Uren, U.S. Pat. No. 2,481,051, and Cheng Yul Cha, et al., U.S. Pat. No. 4,076,312, teach the use of gas removal means downstream of an in situ oil shale retort for removing off-gases. The figures in these patents show that the gas is removed on a nonselective basis with no attempt whatsoever to selectively draw gases from various points in the retort. There is no teaching or suggestion in these patents that gas can be removed so as to control the position or disposition of the flame front. McCollum U.S. Ser. No. 925,178 now U.S. Pat. No. 4,199,026; Ginsburgh, et al., U.S. Ser. No. 925,176 now U.S. Pat. No. 4,210,867; and Ginsburgh, et al., U.S. Ser. No. 925,177 now U.S. Pat. No. 4,210,868; all filed July 17, 1978, are directed to methods for locating underground combustion. These patent applications are especially directed towards locating the position and disposition of flame fronts advancing through underground in situ oil shale retorts. Ginsburgh, et al., U.S. Ser. No. 925,181 filed July 17, 1978, is directed to a method of controlling the flame front during the in situ combustion of the subterranean carbonaceous material. This patent application teaches locating the position of the flame front and then controlling such flame front through various methods such as the control of gas flowing into the in situ retort. None of the above patent applications teaches or suggests the controlled removal of gases from a retort so as to affect the disposition of a flame front.

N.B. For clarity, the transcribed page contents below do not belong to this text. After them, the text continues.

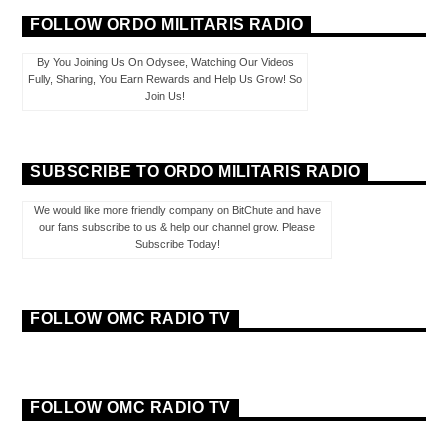
FOLLOW ORDO MILITARIS RADIO
By You Joining Us On Odysee, Watching Our Videos
Fully, Sharing, You Earn Rewards and Help Us Grow! So
Join Us!
SUBSCRIBE TO ORDO MILITARIS RADIO
We would like more friendly company on BitChute and have
our fans subscribe to us & help our channel grow. Please
Subscribe Today!
FOLLOW OMC RADIO TV
FOLLOW OMC RADIO TV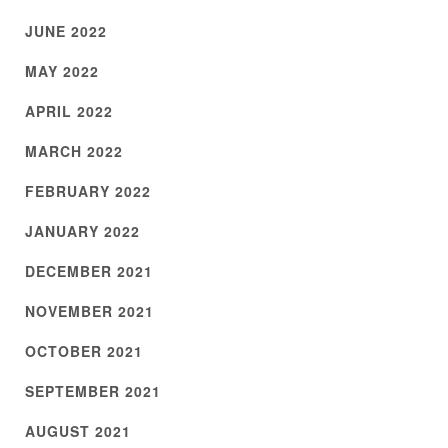
JUNE 2022
MAY 2022
APRIL 2022
MARCH 2022
FEBRUARY 2022
JANUARY 2022
DECEMBER 2021
NOVEMBER 2021
OCTOBER 2021
SEPTEMBER 2021
AUGUST 2021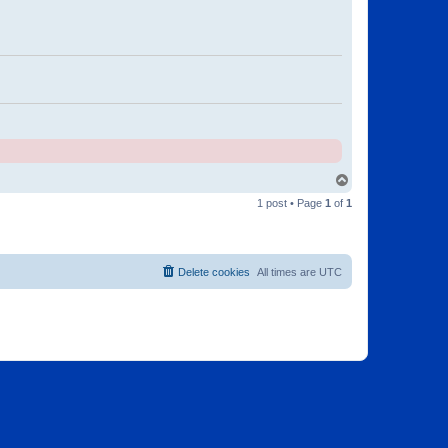
T
o
1 post • Page
1
of
1
p
Delete cookies
All times are
UTC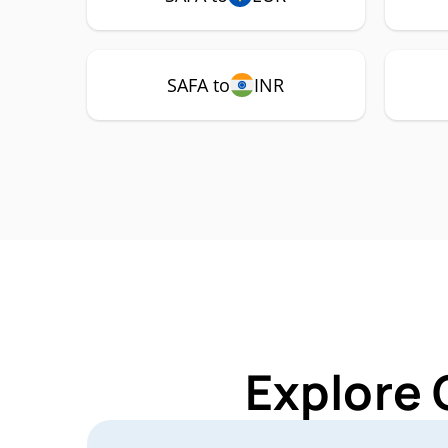
SAFA to
INR
Explore 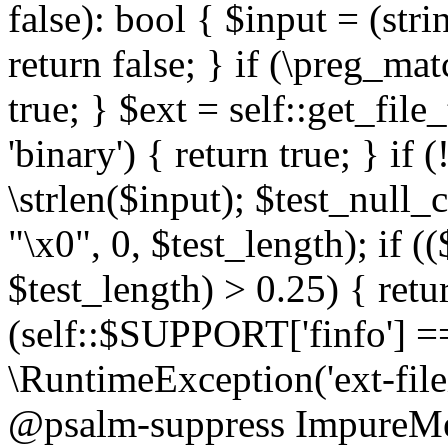
false): bool { $input = (stri
return false; } if (\preg_ma
true; } $ext = self::get_file
'binary') { return true; } if 
\strlen($input); $test_null_
"\x0", 0, $test_length); if (
$test_length) > 0.25) { return
(self::$SUPPORT['finfo'] =
\RuntimeException('ext-filein
@psalm-suppress ImpureMeth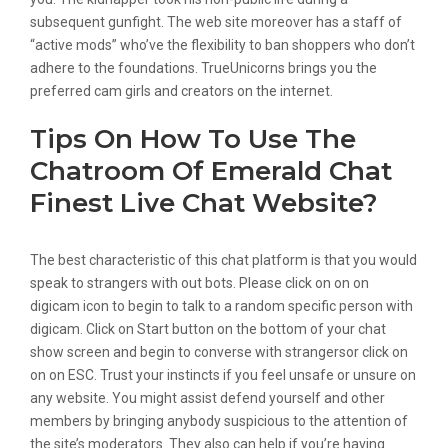
subsequent gunfight. The web site moreover has a staff of
“active mods” who’ve the flexibility to ban shoppers who don’t
adhere to the foundations. TrueUnicorns brings you the
preferred cam girls and creators on the internet.
Tips On How To Use The
Chatroom Of Emerald Chat
Finest Live Chat Website?
The best characteristic of this chat platform is that you would
speak to strangers with out bots. Please click on on on
digicam icon to begin to talk to a random specific person with
digicam. Click on Start button on the bottom of your chat
show screen and begin to converse with strangersor click on
on on ESC. Trust your instincts if you feel unsafe or unsure on
any website. You might assist defend yourself and other
members by bringing anybody suspicious to the attention of
the site’s moderators. They also can help if you’re having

It is an object of this invention to provide a method for controlling the flame front advance and position in an underground combustion zone, especially in an underground in situ oil shale retort.
It is an object of this invention to provide a process for the efficient recovery of energy from underground deposits of hydrocarbon so that higher yields of energy can be recovered from a given deposit.
It is an object of this invention to prevent the overloading of off-gas recovery systems attendant to underground combustion processes and preventing dangerous gas compositions in off-gas recovery systems.
It is further an object of this invention to provide a method and apparatus for locating and detecting flame front advance.